··· INPUT MATERIAL ···

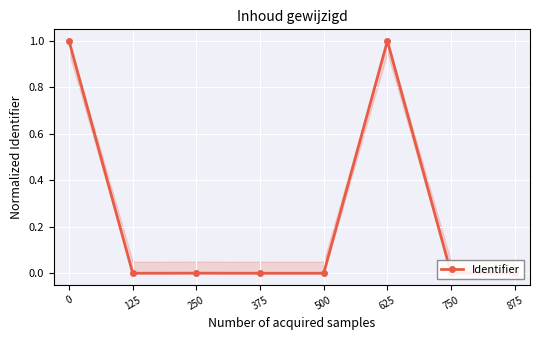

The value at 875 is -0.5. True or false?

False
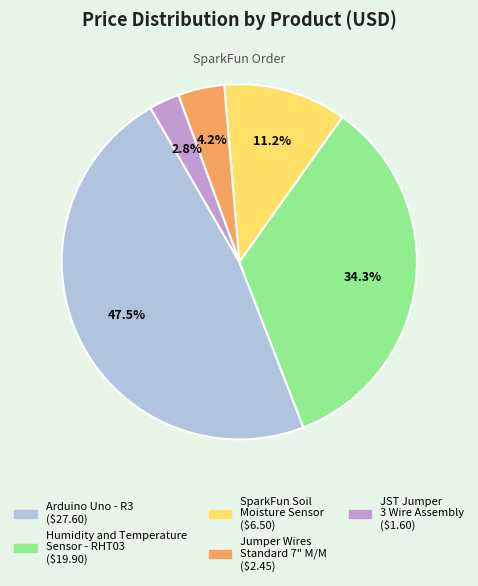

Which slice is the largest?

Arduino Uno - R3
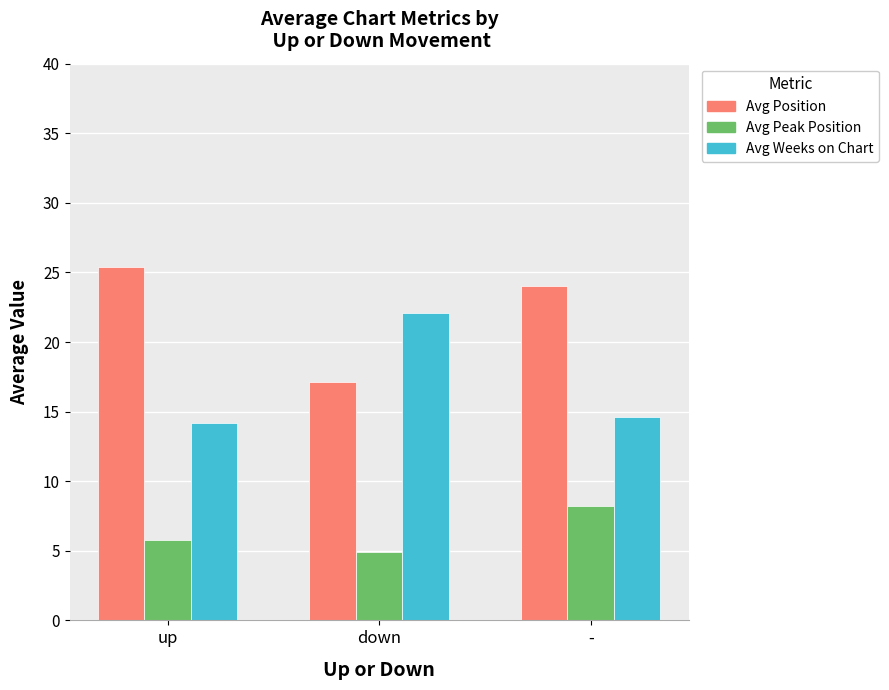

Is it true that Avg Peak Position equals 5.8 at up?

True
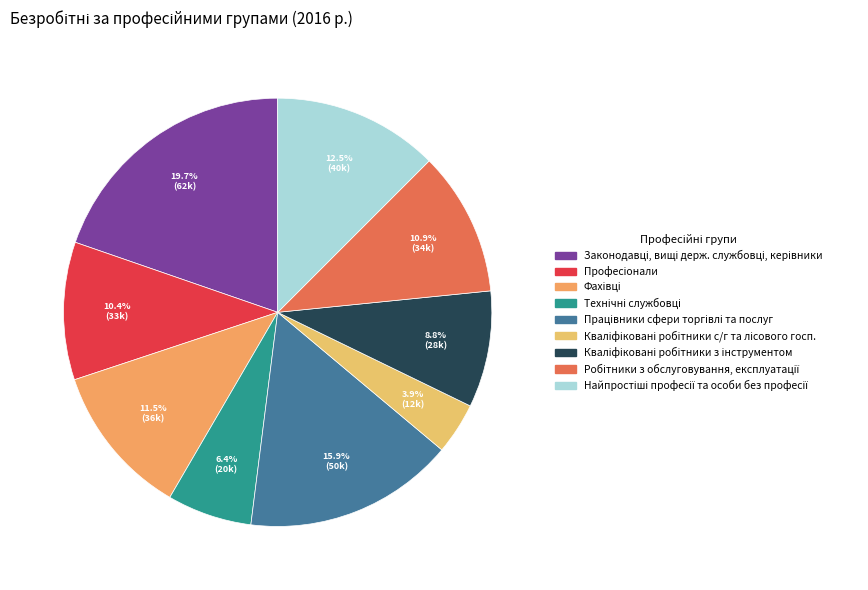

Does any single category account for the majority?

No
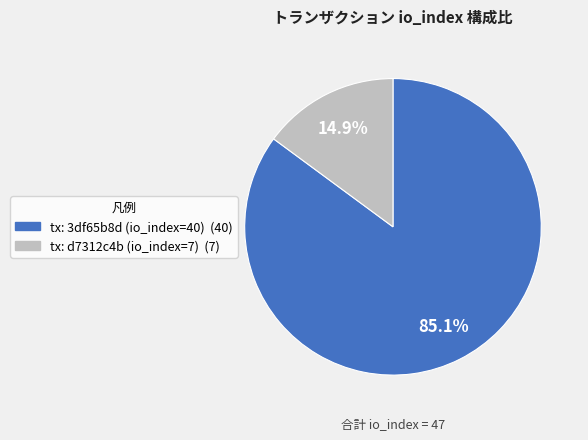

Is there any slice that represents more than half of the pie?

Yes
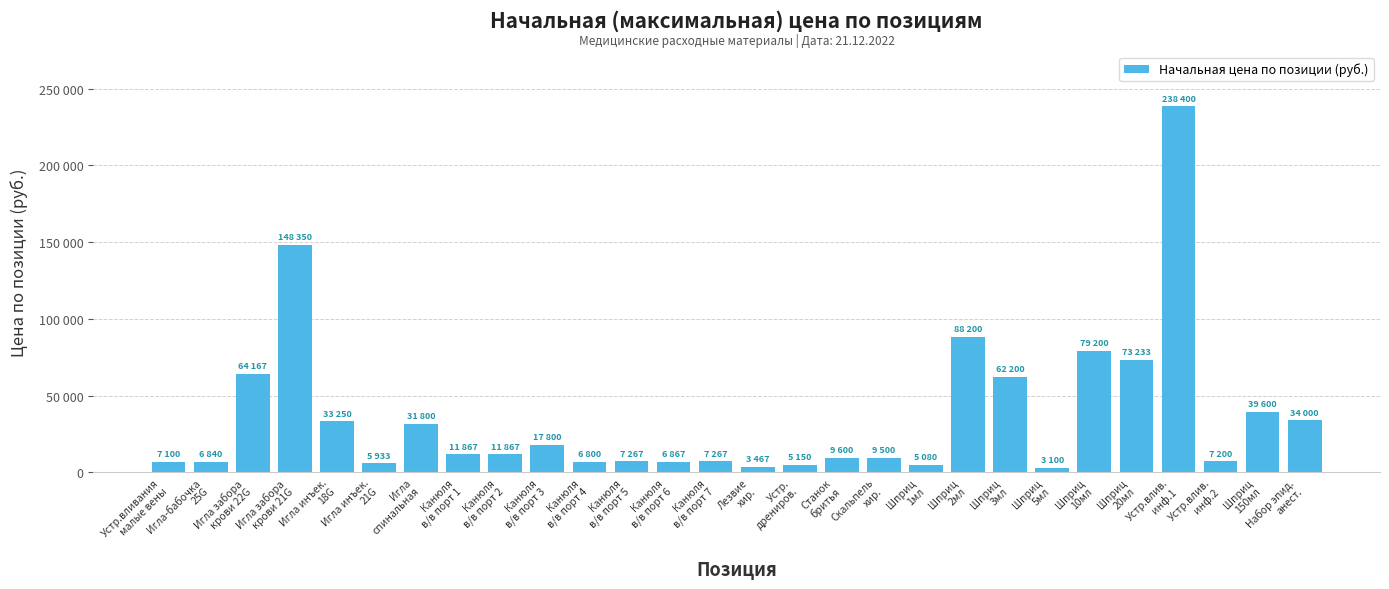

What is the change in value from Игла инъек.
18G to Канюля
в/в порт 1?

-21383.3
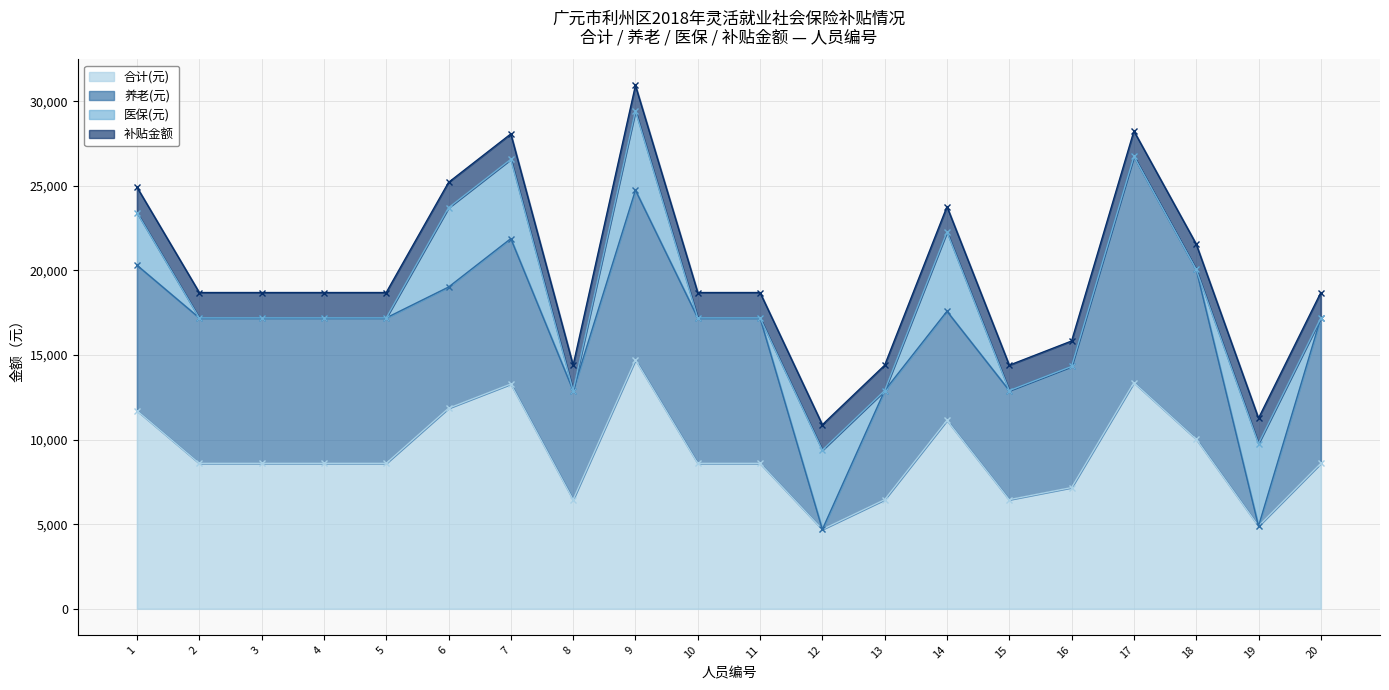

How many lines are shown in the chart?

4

···

Can you reproduce the records verbatim from the line holding "Arduino Uno - R3" through the end of the records, both included, leaving out the pictures?

Arduino Uno - R3

Is it true that Avg Peak Position equals 5.8 at up?

True

Does any single category account for the majority?

No

Is there any slice that represents more than half of the pie?

Yes

What is the change in value from Игла инъек.
18G to Канюля
в/в порт 1?

-21383.3

How many lines are shown in the chart?

4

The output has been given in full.